Since you can’t swing a dead Randall Road cat without hittin’ one of ‘em, despite 1st Ward aldermanic candidate and occasional Patch contributor Mike Bruno’s previous blogs, it’s time for me to wade in, too.
Of course, we’re talking about those suddenly ubiquitous “Religious Liberty — Live it! Protect it!” bumper stickers depicting a solemn Statue of Liberty ironically hoisting a cross in place of her iconic torch.
And I say “ironic” because that torch is supposed to symbolize enlightenment. As Mike so accurately pointed out, given its meaning and the basis upon which this country was founded, no self-respecting national symbol would ever want to be seen endorsing one religion over another.
It’s unseemly — not to mention unconstitutional.
But while my esteemed blogging colleague tackled this touchy topic from the eminently logical First Amendment freedom of religion perspective, I’m going to take a somewhat more subtle approach. (Don’t laugh!)
Because despite what your history books tell you, the Puritans didn’t come here for freedom of religion, they came here for freedom FROM religion. Of course, as is par for the course, they proceeded to become as bad as their persecutors.
Some 225 odd years later, we seem to have forgotten that our Constitution utterly reeks of surefire means of foiling the tyranny of the majority. In fact, the founders were quite emphatic when they banned any state-sponsored religion. And the fact that most of us don’t get it doesn’t make that stipulation any less self-evident.
There’s a good reason that one tops the list!
Though I will defend St. Peter Church’s right to display those to my own death, the second the Catholic clergy calls for legislation overturning Roe v. Wade, we have a serious problem.
If they, or any other church, even consider an attempt to statutorily foist their beliefs upon me, not only should the IRS immediately reconsider their 501C3 status, but it completely flies in the face of the First Amendment.
Following that impeccable logic, if you choose to you work for a religious institution, that doesn’t mean you’re forced to follow their rules. And if a religious institution chooses to run a business — for profit or not — it means they must abide by the rules that govern every other business.

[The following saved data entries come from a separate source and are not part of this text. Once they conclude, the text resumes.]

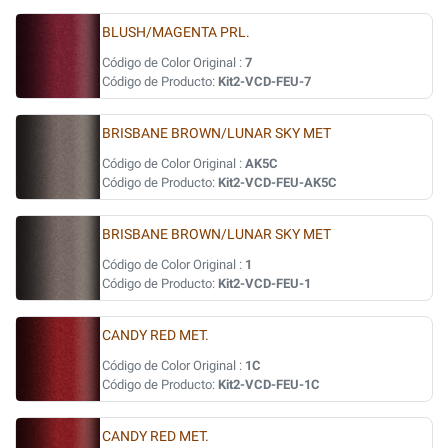
BLUSH/MAGENTA PRL.
Código de Color Original :
7
Código de Producto:
Kit2-VCD-FEU-7
BRISBANE BROWN/LUNAR SKY MET
Código de Color Original :
AK5C
Código de Producto:
Kit2-VCD-FEU-AK5C
BRISBANE BROWN/LUNAR SKY MET
Código de Color Original :
1
Código de Producto:
Kit2-VCD-FEU-1
CANDY RED MET.
Código de Color Original :
1C
Código de Producto:
Kit2-VCD-FEU-1C
CANDY RED MET.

If the law of the land states that employee health insurance must cover contraceptives, then that’s exactly what you have to do! You don’t have to like it, but the fact that laws exist which violate my personal principles doesn’t make me an exception nor does it render them any less valid.
What if my religion demands the dismissal of red, eight-sided signs? It doesn’t matter that your staff can work elsewhere — our Constitution isn’t optional.

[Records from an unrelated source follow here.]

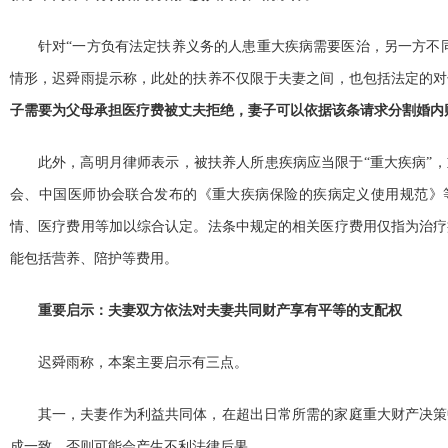
针对“一方负有法定扶养义务的人患重大疾病需要医治，另一方不
情形，迟舜雨提示称，此处的扶养不仅限于夫妻之间，也包括法定的对
子需要为父母承担医疗费被丈夫拒绝，妻子可以依据该条请求分割婚内
此外，高明月律师表示，被扶养人所患疾病应当限于“重大疾病”
会、中国医师协会联合发布的《重大疾病保险的疾病定义使用规范》
情、医疗费用等加以综合认定。法条中规定的相关医疗费用仅指为治疗
能包括营养、陪护等费用。
重要启示：夫妻双方依法对夫妻共同财产享有平等的支配权
迟舜雨称，本案主要启示有三点。
其一，夫妻作为利益共同体，在超出日常所需的家庭重大财产决策
成一致，否则可能会产生不利法律后果。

Now, before you accuse me of heresy (I was raised Catholic), please consider the big picture first, because that portrait contains a subtle irony that most folks choose to ignore.
What if, because they condemn alcohol consumption, a Muslim-owned business insisted on insurance riders that cut out any alcohol-related illnesses? The ensuing uproar would be so intense we’d probably forget about our current lack of Twinkies.

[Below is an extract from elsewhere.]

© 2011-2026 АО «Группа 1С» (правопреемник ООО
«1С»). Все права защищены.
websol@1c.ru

Or what if I came up with a wacky religion (the Scientologists did it!) that declares that blond women are the demon’s spawn and, thus, my business will pay them half of what every other employee makes.
After the EEOC and NOW were finished with me, there’d be nothing left. And don’t laugh, that’s exactly what Mormons said about African-Americans until they got religion!
But here’s the most massive irony (there’s that word again!) of ‘em all. While their legislature relentlessly tries to turn high school science class into a Bible study, in May, the state of Kansas passed a law forbidding any judge from considering Sharia law in their rulings!
Not only does that abject absurdity expose those legislators for the hypocrites they really are, but the First Amendment already covers it. Though religious canon and secular law often intersect, it’s merely coincidental.
I don’t need the Catholic Church to tell me murder ain’t a good thing.
By the very bedrock this country was founded upon, and within the bounds of non-persecution reason, the state will always trumps religion because that’s exactly the way it’s supposed to be. If you choose to run a businesses — and a church is a business — then you have to abide by the Affordable Care Act and cover contraceptives.
End of story.
Because if you don’t, then I wouldn’t be crossing Third Street anytime I’m driving down it, because Wardism clearly maintains that traffic laws are the work of devil.
So when I see your Randall Road bumper sticker calling for the protection of religious liberty, not only will I proclaim your right to display it, but I will be more than happy to give you a hearty thumbs up. That self-evident truth means that, like those Puritans before me, I have been liberated from your religious beliefs without exception.